Mathematical Signal and Image Processing III: Computer Tomography

Winter term 2021/22

Lecture

Tuesdays, 10:15 - 11:55, online
Fridays, 10:15 - 11:55, online

Exercises

See StudIP.

Participants:

The lecture is suitable for students in mathematics, physics and computer science.

Assumptions to finish the lecture successfully:

There will be oral examinations (20 minutes) in February/March 2022.

Assumptions to get admission for the examination:

Attendance of the exercises, oral presentation of two exercise solutions, and 50 percent of the achievable points for homework.
With this lecture + exercises you can obtain 9 ECTS points.

Content:

This Lecture Image and Geometry Processing III is concerned with mathematical analysis and numerical methods of computerized tomography.
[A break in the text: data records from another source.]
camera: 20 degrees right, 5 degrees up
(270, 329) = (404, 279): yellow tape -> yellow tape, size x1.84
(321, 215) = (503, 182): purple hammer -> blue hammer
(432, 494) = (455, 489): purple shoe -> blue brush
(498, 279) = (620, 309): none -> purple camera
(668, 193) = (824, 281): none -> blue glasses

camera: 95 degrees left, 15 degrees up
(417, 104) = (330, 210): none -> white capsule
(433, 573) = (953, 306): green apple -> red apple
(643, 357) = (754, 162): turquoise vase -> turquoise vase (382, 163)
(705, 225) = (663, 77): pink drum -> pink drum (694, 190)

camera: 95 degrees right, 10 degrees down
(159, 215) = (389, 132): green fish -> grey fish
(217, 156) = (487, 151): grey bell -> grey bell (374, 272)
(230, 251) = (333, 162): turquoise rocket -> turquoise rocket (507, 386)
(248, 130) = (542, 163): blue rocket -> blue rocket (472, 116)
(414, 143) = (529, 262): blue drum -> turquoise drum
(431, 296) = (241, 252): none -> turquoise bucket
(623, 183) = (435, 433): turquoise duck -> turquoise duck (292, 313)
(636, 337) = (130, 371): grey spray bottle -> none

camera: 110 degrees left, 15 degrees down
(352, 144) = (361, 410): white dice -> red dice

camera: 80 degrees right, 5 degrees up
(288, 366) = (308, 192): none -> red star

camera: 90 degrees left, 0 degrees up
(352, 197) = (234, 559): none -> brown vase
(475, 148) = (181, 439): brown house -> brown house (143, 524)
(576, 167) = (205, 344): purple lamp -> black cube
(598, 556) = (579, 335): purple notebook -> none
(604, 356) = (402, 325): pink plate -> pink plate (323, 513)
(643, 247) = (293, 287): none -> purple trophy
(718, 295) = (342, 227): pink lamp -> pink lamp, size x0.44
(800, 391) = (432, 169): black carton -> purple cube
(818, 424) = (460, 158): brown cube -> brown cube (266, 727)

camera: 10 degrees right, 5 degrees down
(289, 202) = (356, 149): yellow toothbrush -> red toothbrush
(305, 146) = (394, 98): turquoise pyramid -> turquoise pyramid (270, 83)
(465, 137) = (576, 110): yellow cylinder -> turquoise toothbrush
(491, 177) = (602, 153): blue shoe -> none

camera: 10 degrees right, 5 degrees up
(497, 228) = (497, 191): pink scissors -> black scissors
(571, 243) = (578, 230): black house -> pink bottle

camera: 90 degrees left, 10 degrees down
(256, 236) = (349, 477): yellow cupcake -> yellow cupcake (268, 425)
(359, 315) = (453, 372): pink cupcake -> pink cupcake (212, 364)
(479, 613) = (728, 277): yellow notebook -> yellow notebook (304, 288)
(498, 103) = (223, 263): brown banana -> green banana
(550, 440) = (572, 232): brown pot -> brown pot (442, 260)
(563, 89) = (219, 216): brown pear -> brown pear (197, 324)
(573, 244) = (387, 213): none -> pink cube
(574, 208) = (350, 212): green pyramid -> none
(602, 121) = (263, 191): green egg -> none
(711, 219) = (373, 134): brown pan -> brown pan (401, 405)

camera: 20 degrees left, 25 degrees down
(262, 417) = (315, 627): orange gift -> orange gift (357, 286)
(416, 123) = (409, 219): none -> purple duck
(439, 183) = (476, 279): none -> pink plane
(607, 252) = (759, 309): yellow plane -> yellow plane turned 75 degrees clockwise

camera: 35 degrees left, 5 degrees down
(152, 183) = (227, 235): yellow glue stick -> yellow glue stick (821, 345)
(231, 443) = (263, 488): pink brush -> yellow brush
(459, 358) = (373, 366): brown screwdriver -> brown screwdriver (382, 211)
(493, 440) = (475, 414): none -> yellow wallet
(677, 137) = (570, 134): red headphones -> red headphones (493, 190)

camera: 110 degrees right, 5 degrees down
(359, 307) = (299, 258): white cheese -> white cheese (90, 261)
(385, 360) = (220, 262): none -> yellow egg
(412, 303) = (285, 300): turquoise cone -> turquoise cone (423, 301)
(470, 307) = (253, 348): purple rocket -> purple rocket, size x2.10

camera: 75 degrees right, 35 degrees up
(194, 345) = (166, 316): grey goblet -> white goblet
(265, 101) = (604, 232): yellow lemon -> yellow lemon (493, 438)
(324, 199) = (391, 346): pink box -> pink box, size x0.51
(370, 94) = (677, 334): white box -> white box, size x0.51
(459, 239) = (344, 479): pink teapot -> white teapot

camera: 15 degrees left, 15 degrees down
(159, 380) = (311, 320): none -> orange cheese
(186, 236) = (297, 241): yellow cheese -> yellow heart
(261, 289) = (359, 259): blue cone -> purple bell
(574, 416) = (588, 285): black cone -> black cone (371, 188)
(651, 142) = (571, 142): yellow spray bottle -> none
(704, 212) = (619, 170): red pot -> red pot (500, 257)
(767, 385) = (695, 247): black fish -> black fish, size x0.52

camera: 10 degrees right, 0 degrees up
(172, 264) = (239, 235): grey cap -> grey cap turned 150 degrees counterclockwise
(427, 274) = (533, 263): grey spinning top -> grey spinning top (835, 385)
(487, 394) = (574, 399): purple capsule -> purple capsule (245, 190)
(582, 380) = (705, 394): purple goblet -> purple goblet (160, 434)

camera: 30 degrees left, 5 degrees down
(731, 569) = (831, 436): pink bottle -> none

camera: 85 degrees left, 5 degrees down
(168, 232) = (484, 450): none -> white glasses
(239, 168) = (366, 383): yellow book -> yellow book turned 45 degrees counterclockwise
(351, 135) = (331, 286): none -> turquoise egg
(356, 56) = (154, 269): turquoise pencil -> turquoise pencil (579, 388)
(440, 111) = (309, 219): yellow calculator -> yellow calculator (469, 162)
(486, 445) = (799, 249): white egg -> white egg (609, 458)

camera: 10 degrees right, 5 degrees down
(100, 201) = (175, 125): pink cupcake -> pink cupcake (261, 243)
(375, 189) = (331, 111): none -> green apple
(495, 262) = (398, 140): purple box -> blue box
In particular we will focus on the following topics:

1. Introduction
   Mathematical foundations:
   
2. Repetition: Fourier-Transformation
   
3. The Radon transform and inversion formulas
   
4. The inversion formula of Cormack
   
5. Uniqueness of the inverse Radon transform
   
6. Singular value decomposition of the Radon transform
   
   Numerical Algorithms:
   
7. Repetition: The Shannon sampling theorem
   
8. Filtered backprojection
   
9. Fourier reconstruction
   
10. Kaczmarz's method
    
11. Application of Kaczmarz' method to inverse Radon transform
    
12. Direct algebraic methods
    
13. The inverse Radon problem for incomplete data
    

Literature:

R. Kress: Computertomographie, Vorlesungsskript 2005, Universität Göttingen.
F. Natterer: The Mathematics of Computerized Tomography, Teubner, Stuttgart, 1986.
F. Natterer und F. Wübbeling: Mathematical Methods in Image Reconstruction, SIAM, Philadelphia, 2001.